### TEXTE SOURCE
***
Activité commerciale au marché Gobongo . CopyrightCNC 

 

L’interieur du salon de coiffure que le commissaire divisionnaire de Police Dieudonné Marius DAMANDJI-BELLA qualifie d’un bar/cave/restaurant pour infliger une amande de 100 000 FCFA à son gérant. CopyrightCNC

Un coiffé dans le salon de coiffure à Gobongo que le commissaire divisionnaire de Police Dieudonné Marius DAMANDJI-BELLA qualifie d'un bar/cave/restaurant pour infliger une amande de 100 000 FCFA à son gérant
Un coiffé dans le salon de coiffure à Gobongo que le commissaire divisionnaire de Police Dieudonné Marius DAMANDJI-BELLA qualifie d’un bar/cave/restaurant pour infliger une amande de 100 000 FCFA à son gérant. CopyrightCNC

 

Par la rédaction de Corbeau News Centrafrique, CNC.

 À Gobongo, vers la sortie nord de la capitale, un coiffeur, qui dispose d’un salon de coiffure au bord de la route du 15 mars,  est sommé de payer 150 000 francs pour une télévision dans son salon. Une absurdité qui vise à étrangler les petits entrepreneurs centrafricains.

 

En effet, dans le quartier populaire de Gobongo, au quatrième arrondissement de Bangui, un coiffeur se retrouve au cœur d’une affaire aussi grotesque qu’injuste. Son tort ? Avoir installé une télévision dans son salon, Edel Coiffure, pour divertir ses clients en attente d’une coupe. Une pratique banale, presque universelle, qui transforme son salon en un lieu convivial où l’on discute, regarde les matchs, rit et échange. Mais pour les autorités policières, ce téléviseur n’est pas un simple outil de confort : c’est une “exploitation illégale de ciné-vidéo”. Résultat : une amende de 150 000 francs CFA, exigée sous 48 heures, sous la menace de sanctions supplémentaires. Cette histoire, révélée par une notification officielle datée du 5 mai 2023, expose une bureaucratie déconnectée, qui asphyxie les petits commerçants et ridiculise la Centrafrique.

L'interieur du salon de coiffure que le commissaire divisionnaire de Police Dieudonné Marius DAMANDJI-BELLA qualifie d'un bar/cave/restaurant au quartier Gobongo pour infliger une amande de 100 000 FCFA à son gérant
L’interieur du salon de coiffure que le commissaire divisionnaire de Police Dieudonné Marius DAMANDJI-BELLA qualifie d’un bar/cave/restaurant pour infliger une amande de 100 000 FCFA à son gérant. CopyrightCNC

 

Une amende démesurée pour un téléviseur

 

Le document, signé par le Commissaire Divisionnaire de Police Dieudonné-Marius Damandji-Bella, Secrétaire Général du Comité Interministériel de Censure et de Surveillance des Films Cinématographiques, Ciné-Vidéo, Jeux de Loisirs et de Hasard, est d’une clarté glaçante. Le gérant d’Edel Coiffure doit payer 150 000 francs CFA pour avoir enfreint les articles 26 et 27 de l’Arrêté n°98 du 29 octobre 2018, qui régit l’exploitation des salles de cinéma et des activités similaires. En d’autres termes, poser une télévision sur un comptoir pour diffuser un match ou une émission équivaut, aux yeux de ce comité, à gérer une salle de projection clandestine. Le délai de 48 heures pour s’acquitter de cette somme colossale ajoute une pression insoutenable sur un petit commerçant, dont les revenus mensuels dépassent rarement les 40 000 francs CFA.
***
### CONSIGNE 1
Énumérez les activités qui, d'après l'article sur le coiffeur de Gobongo, font du salon un lieu convivial.
### CONSIGNE 2
Reproduisez fidèlement le passage de l'article sur le coiffeur de Gobongo qui commence par « Activité commerciale au » et se poursuit jusqu'à « News Centrafrique, CNC. ».
### CONSIGNE 3
Reprenez la rédaction de l'article sur le coiffeur de Gobongo à partir de l'endroit où il s'interrompt.

### SECTION DES DONNÉES
***
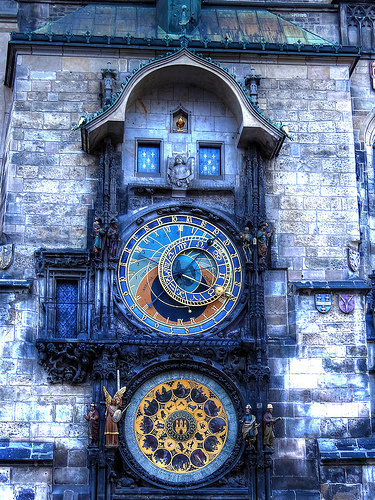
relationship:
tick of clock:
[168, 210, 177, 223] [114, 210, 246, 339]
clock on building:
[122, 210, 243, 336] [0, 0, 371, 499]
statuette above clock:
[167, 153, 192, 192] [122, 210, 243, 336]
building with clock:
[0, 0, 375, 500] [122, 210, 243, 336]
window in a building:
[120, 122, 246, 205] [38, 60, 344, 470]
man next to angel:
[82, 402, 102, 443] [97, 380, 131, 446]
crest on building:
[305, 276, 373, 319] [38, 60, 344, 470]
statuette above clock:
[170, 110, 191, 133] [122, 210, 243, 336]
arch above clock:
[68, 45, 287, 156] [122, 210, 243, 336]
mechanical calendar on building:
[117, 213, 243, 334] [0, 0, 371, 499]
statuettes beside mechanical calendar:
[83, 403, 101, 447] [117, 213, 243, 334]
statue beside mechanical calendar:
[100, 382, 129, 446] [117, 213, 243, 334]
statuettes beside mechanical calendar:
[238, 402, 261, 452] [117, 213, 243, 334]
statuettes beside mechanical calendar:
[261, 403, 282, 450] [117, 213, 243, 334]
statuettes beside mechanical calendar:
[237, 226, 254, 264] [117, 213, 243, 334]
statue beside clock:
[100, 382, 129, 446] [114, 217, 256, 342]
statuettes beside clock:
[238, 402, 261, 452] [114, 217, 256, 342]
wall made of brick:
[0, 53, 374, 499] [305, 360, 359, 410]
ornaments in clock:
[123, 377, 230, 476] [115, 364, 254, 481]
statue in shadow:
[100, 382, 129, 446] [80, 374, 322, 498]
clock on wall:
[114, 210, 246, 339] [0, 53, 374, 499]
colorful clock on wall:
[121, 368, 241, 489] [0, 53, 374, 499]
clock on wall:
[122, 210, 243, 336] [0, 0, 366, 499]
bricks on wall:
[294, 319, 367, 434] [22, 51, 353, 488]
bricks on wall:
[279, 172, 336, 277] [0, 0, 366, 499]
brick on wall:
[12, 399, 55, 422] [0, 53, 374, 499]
***
### RÉPONSE ATTENDUE 1
On y discute, on regarde les matchs, on rit et on échange.

### RÉPONSE ATTENDUE 2
Activité commerciale au marché Gobongo . CopyrightCNC 

 

L’interieur du salon de coiffure que le commissaire divisionnaire de Police Dieudonné Marius DAMANDJI-BELLA qualifie d’un bar/cave/restaurant pour infliger une amande de 100 000 FCFA à son gérant. CopyrightCNC

Un coiffé dans le salon de coiffure à Gobongo que le commissaire divisionnaire de Police Dieudonné Marius DAMANDJI-BELLA qualifie d'un bar/cave/restaurant pour infliger une amande de 100 000 FCFA à son gérant
Un coiffé dans le salon de coiffure à Gobongo que le commissaire divisionnaire de Police Dieudonné Marius DAMANDJI-BELLA qualifie d’un bar/cave/restaurant pour infliger une amande de 100 000 FCFA à son gérant. CopyrightCNC

 

Par la rédaction de Corbeau News Centrafrique, CNC.

### RÉPONSE ATTENDUE 3
 

Cette amende n’est pas seulement disproportionnée, elle est absurde. Dans quel monde un téléviseur dans un salon de coiffure devient-il une salle de cinéma ? À Gobongo, comme partout à Bangui, les coiffeurs, tailleurs et petits commerçants utilisent des télévisions pour créer une ambiance accueillante. C’est une stratégie de survie dans un marché concurrentiel, où chaque client compte. En taxant cette initiative, les autorités ne punissent pas une infraction : elles criminalisent le bon sens.

 

Une réglementation floue, un prétexte à l’extorsion

 

Le texte de l’amende s’appuie sur un arrêté de 2018, censé réguler les salles de cinéma et les jeux de hasard. Mais comment un téléviseur branché dans un salon de coiffure tombe-t-il sous le coup de cette loi ? La réponse est simple : il n’y a pas de réponse. L’application de cet arrêté à un coiffeur est une interprétation abusive, un prétexte pour soutirer de l’argent à un entrepreneur vulnérable. Aucune précision n’est donnée sur ce qui constitue une “exploitation illégale de ciné-vidéo”. Diffuse-t-on des films payants ? Organise-t-on des projections publiques avec entrée payante ? Rien de tout cela. Le coiffeur offre simplement un divertissement gratuit à ses clients, comme le font des milliers de salons à travers l’Afrique et le monde.

 

Cette pratique rappelle des tactiques observées ailleurs sur le continent. Au Cameroun, des petits commerçants de Yaoundé ont dénoncé des amendes arbitraires imposées par des agents municipaux pour des motifs aussi vagues que “occupation illégale de l’espace public” ou “nuisance visuelle” à cause d’une enseigne trop colorée. En Ouganda, les vendeurs de rue de Kampala ont protesté contre des taxes imprévues sur des équipements comme des haut-parleurs, accusés de “perturber l’ordre public”. Ces exemples montrent comment des réglementations floues deviennent des outils d’extorsion, ciblant les plus faibles pour remplir les caisses – ou les poches – de fonctionnaires.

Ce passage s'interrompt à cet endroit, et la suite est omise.